--- INSTRUCTIONS TO FOLLOW ---
Repeat word for word the part of the mailing-list thread below starting with "Sorry to come" and going on through "VF's in a PF.".

== TEXT EXCERPT

2011-11-18 Thread Greg Rose


On 11/17/2011 4:44 PM, Ben Hutchings wrote:

On Thu, 2011-11-17 at 16:32 -0800, Greg Rose wrote:

On 11/17/2011 4:15 PM, Ben Hutchings wrote:

Sorry to come to this rather late.

On Tue, 2011-11-08 at 23:55 -0800, Roopa Prabhu wrote:
[...]

v2 -   v3
- Moved set and get filter ops from rtnl_link_ops to netdev_ops
- Support for SRIOV VFs.
  [Note: The get filters msg (in the way current get rtnetlink handles
  it) might get too big for SRIOV vfs. This patch follows existing sriov
  vf get code and tries to accomodate filters for all VF's in a PF.
  And for the SRIOV case I have only tested the fact that the VF
  arguments are getting delivered to rtnetlink correctly. The code
  follows existing sriov vf handling code so rest of it should work 
fine]

[...]

This is already broken for large numbers of VFs, and increasing the
amount of information per VF is going to make the situation worse.  I am
no netlink expert but I think that the current approach of bundling all
information about an interface in a single message may not be
sustainable.

====
== PROVIDED DATA

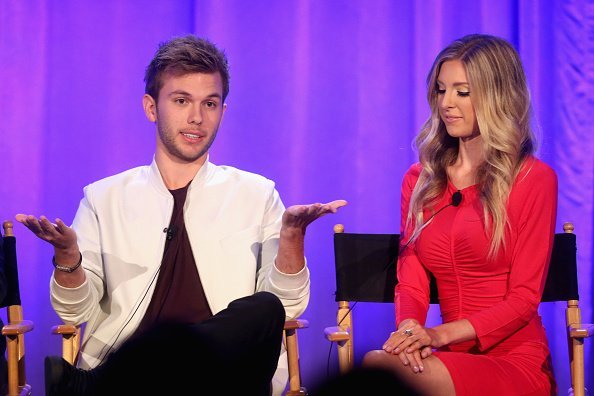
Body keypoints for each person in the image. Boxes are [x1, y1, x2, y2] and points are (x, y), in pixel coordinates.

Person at [16, 34, 346, 395]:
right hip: (131, 371)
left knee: (264, 308)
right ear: (151, 107)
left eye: (210, 103)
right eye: (181, 100)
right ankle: (132, 371)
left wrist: (291, 239)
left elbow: (286, 307)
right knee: (151, 357)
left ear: (223, 110)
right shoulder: (103, 198)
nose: (196, 117)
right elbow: (74, 313)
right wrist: (67, 257)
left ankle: (103, 382)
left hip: (222, 375)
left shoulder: (257, 193)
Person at [362, 34, 558, 396]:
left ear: (497, 97)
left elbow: (523, 299)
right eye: (441, 90)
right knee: (381, 364)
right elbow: (412, 278)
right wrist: (410, 332)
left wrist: (437, 334)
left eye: (462, 92)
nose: (446, 104)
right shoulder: (419, 181)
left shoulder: (534, 179)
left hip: (514, 360)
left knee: (381, 371)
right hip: (447, 357)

====

--- SOLUTION FOR THIS PROBLEM ---
Sorry to come to this rather late.

On Tue, 2011-11-08 at 23:55 -0800, Roopa Prabhu wrote:
[...]

v2 -   v3
- Moved set and get filter ops from rtnl_link_ops to netdev_ops
- Support for SRIOV VFs.
  [Note: The get filters msg (in the way current get rtnetlink handles
  it) might get too big for SRIOV vfs. This patch follows existing sriov
  vf get code and tries to accomodate filters for all VF's in a PF.